[Recorded data]
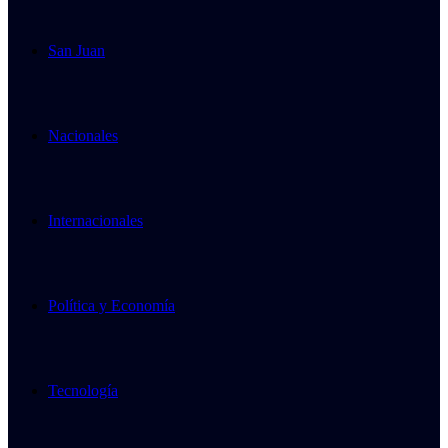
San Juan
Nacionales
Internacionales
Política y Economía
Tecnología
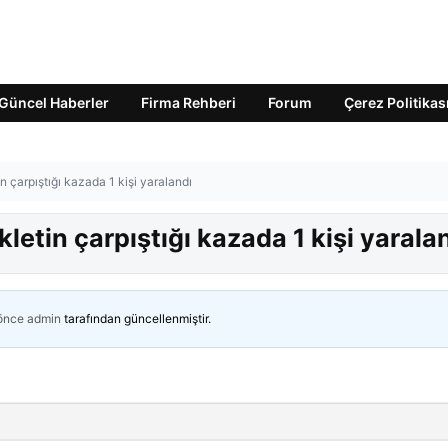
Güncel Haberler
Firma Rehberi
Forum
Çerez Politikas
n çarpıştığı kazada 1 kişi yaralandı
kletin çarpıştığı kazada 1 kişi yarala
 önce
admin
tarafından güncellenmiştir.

---

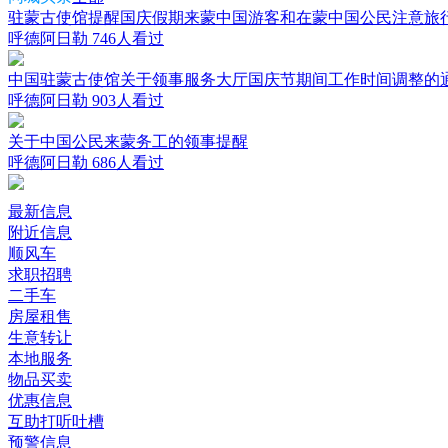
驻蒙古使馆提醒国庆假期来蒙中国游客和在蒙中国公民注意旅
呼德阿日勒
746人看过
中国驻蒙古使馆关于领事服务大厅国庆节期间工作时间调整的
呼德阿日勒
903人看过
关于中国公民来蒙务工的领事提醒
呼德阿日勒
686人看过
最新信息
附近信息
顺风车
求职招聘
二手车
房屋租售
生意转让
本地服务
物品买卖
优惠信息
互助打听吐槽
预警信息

— WHAT THE TASK ASKS —
Across the records, count the lines holding the string "kişi". Give the number and stop.

— RESULT OF THE EXERCISE —
2